EXTRACTED RECORDS.
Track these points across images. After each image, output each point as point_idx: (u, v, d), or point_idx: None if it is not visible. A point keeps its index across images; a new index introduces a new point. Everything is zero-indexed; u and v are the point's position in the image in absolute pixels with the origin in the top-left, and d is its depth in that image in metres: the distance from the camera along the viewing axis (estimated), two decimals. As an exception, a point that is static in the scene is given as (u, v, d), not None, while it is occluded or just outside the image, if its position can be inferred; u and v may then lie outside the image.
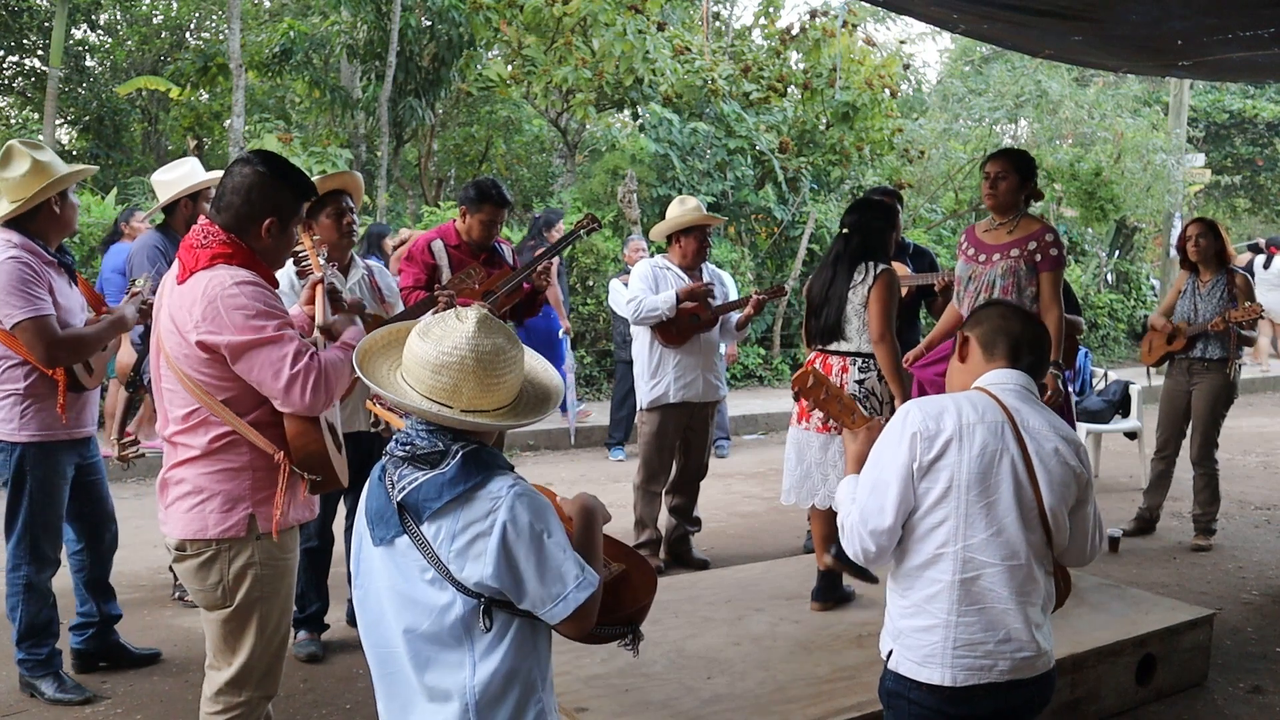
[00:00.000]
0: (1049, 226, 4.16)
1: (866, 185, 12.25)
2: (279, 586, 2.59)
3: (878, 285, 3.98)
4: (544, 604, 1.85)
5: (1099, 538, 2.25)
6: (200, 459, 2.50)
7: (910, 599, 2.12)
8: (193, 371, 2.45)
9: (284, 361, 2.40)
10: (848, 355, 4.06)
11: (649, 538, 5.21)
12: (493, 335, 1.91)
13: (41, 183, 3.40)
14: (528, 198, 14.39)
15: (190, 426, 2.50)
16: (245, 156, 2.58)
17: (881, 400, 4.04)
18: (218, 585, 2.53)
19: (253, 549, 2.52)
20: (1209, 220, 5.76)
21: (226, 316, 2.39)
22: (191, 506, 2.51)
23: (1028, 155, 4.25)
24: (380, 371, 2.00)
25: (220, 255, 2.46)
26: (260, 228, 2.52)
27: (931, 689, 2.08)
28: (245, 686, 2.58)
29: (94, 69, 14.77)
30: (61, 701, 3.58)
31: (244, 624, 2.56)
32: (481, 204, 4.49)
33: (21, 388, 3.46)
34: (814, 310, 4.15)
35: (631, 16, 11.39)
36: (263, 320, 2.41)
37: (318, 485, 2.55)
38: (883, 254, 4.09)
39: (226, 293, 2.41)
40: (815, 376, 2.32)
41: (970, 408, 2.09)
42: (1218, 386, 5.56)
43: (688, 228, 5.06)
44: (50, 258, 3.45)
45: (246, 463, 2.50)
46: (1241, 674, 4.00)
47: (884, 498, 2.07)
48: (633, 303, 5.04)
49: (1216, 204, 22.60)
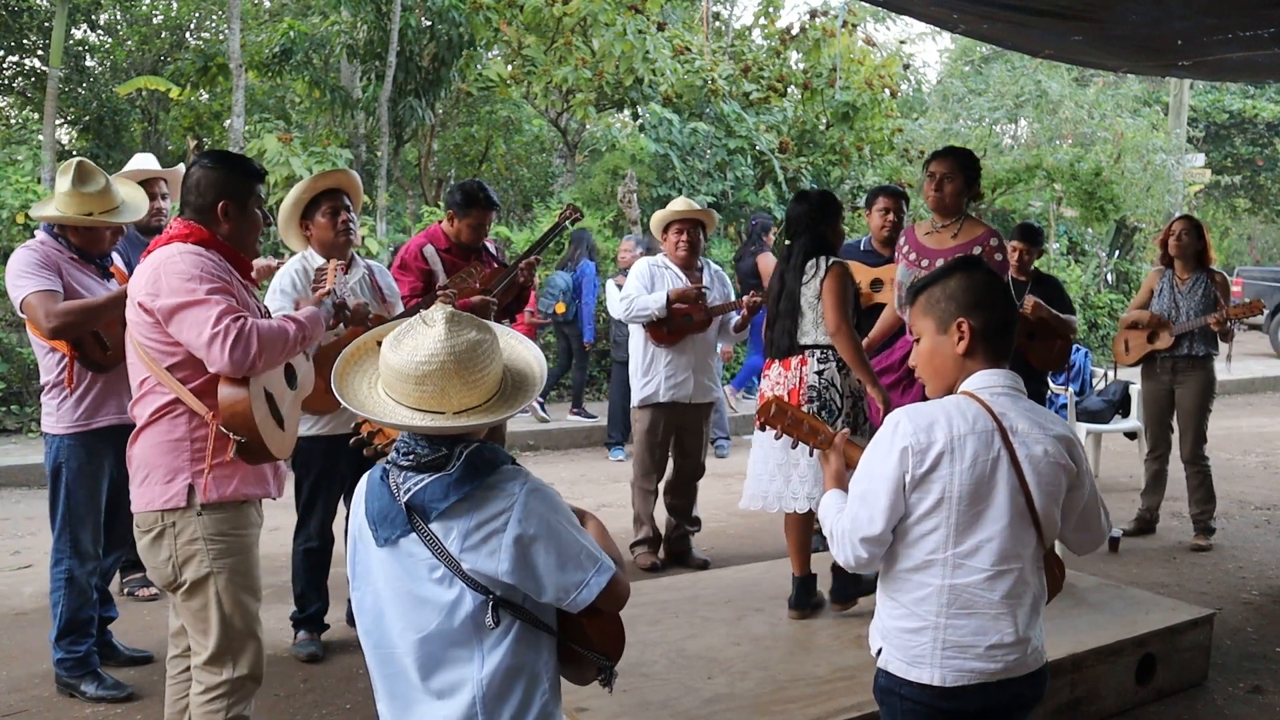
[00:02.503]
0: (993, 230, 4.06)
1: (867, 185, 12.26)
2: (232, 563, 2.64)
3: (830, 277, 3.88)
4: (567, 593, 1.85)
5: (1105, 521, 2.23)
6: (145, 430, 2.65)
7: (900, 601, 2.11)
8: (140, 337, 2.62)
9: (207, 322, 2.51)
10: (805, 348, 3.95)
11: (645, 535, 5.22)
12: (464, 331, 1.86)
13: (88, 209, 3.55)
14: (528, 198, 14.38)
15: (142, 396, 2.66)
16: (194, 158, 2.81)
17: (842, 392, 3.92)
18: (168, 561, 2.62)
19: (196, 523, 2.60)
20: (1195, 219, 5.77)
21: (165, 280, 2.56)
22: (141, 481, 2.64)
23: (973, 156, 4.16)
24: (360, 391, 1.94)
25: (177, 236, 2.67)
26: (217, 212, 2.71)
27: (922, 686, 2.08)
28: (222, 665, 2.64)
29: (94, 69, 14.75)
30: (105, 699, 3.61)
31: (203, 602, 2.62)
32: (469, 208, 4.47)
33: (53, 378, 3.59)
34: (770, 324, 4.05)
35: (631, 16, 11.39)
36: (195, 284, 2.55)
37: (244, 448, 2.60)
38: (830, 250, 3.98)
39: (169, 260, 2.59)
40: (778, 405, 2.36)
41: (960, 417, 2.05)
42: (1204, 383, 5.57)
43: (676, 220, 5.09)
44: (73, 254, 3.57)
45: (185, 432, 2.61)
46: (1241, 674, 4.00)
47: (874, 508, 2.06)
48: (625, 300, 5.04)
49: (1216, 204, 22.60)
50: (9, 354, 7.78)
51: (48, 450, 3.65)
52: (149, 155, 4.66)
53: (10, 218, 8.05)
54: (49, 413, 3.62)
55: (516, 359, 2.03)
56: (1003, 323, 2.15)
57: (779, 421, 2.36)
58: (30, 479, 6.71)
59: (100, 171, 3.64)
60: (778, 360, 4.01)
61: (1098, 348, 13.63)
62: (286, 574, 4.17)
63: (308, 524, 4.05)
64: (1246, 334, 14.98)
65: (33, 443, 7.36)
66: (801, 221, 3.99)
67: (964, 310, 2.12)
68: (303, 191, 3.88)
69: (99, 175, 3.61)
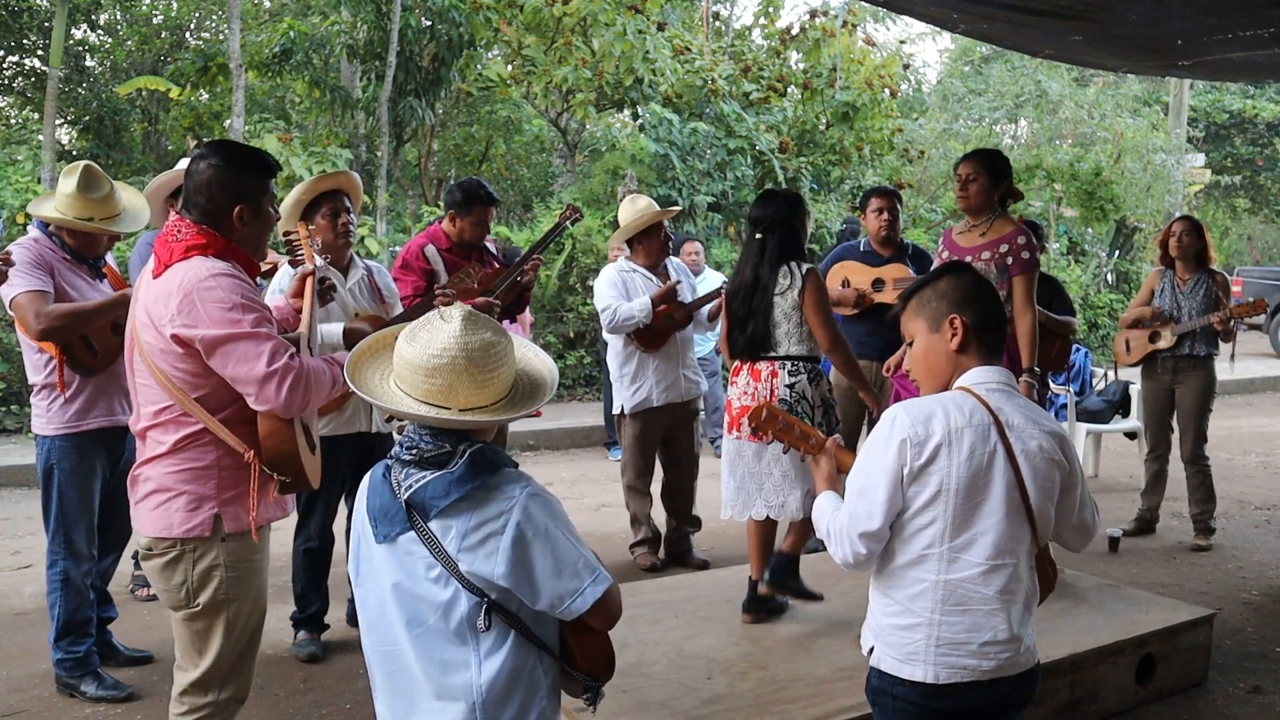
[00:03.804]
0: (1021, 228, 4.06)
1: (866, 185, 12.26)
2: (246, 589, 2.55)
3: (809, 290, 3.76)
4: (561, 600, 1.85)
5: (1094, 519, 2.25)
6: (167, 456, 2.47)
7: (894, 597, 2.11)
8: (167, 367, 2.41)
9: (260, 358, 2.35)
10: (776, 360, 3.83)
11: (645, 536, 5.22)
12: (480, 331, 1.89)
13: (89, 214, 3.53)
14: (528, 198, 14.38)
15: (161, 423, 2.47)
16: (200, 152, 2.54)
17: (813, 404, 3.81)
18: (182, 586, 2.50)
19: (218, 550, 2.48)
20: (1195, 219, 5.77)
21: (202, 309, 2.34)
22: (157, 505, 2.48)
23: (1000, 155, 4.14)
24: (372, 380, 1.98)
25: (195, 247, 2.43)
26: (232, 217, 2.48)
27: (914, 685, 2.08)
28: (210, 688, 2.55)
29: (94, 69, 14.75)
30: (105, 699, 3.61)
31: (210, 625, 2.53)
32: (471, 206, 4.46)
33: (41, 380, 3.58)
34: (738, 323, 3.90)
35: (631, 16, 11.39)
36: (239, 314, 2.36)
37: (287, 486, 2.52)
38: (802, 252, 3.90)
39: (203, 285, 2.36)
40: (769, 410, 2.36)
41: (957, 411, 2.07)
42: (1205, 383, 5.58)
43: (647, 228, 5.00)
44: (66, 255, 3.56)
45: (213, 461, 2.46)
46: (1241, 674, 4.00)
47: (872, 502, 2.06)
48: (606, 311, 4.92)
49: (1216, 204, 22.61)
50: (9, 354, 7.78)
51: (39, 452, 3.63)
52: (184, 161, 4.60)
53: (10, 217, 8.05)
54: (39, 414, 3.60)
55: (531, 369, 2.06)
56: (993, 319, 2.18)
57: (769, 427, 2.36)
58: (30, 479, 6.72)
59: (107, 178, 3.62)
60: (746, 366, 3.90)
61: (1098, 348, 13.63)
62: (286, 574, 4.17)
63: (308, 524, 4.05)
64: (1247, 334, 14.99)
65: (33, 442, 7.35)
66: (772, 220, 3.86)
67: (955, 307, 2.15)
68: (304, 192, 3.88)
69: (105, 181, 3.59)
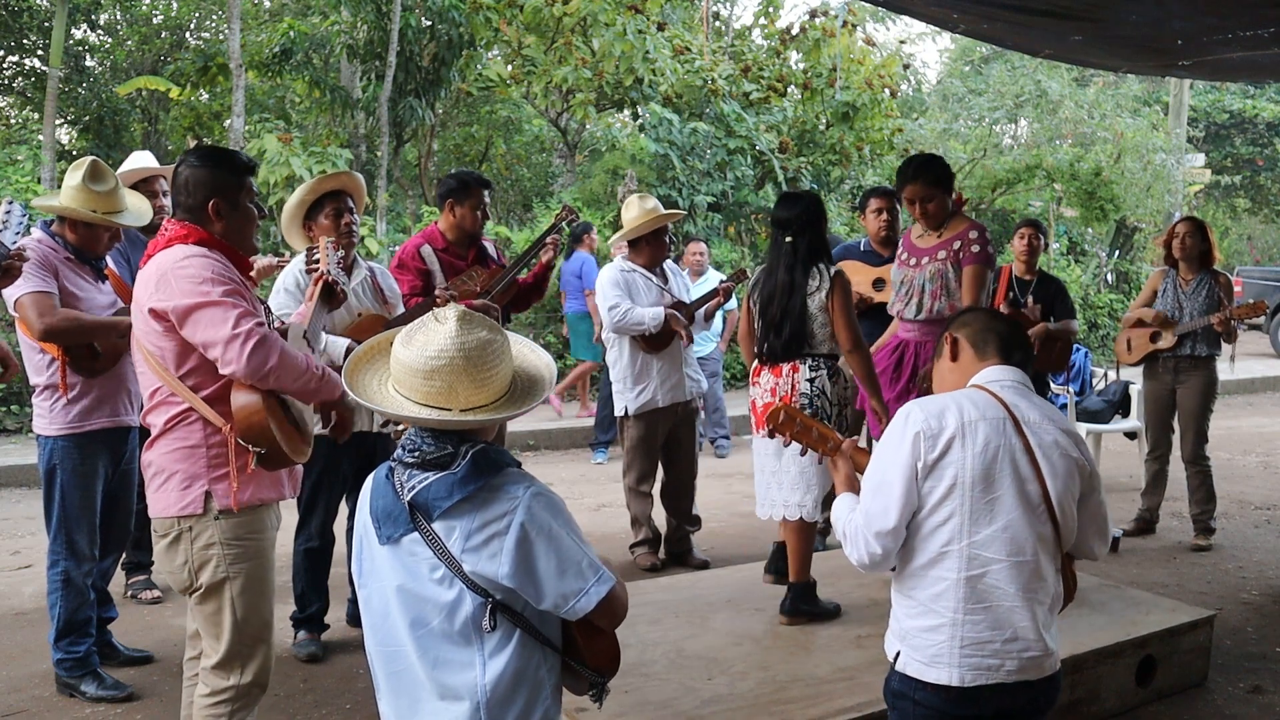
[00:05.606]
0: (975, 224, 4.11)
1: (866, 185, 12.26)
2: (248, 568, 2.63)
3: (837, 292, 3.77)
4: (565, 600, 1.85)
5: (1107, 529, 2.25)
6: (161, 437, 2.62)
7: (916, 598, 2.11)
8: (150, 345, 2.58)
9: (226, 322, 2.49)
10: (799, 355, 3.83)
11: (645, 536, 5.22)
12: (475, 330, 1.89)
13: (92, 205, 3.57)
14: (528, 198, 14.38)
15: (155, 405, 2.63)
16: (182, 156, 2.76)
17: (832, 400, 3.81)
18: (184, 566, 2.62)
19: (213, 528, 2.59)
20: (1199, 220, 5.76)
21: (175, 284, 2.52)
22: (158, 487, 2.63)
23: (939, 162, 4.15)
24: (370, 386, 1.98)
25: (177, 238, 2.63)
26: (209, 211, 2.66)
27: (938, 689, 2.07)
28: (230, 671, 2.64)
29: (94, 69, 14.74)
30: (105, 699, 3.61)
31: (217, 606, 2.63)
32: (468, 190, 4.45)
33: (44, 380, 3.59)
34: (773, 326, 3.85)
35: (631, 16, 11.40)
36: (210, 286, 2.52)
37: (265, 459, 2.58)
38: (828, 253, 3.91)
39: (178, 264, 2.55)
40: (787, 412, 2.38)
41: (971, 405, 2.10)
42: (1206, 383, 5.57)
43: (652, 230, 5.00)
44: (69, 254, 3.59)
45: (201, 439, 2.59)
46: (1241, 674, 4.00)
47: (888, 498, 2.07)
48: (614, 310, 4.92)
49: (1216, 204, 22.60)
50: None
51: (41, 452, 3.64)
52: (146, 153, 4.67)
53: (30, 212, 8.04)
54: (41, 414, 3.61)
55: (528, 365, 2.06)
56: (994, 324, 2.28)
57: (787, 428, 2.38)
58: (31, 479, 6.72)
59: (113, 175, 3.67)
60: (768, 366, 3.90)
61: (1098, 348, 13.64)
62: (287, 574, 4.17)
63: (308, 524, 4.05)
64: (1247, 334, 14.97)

DIRECTIONS FOR THIS TASK. When the line with "64: (1246, 334, 14.98)" is reached in the data above, start copying there, and copy each line exactly until the line with "69: (99, 175, 3.61)" has been copied; copy nothing else.

REPLY.
64: (1246, 334, 14.98)
65: (33, 443, 7.36)
66: (801, 221, 3.99)
67: (964, 310, 2.12)
68: (303, 191, 3.88)
69: (99, 175, 3.61)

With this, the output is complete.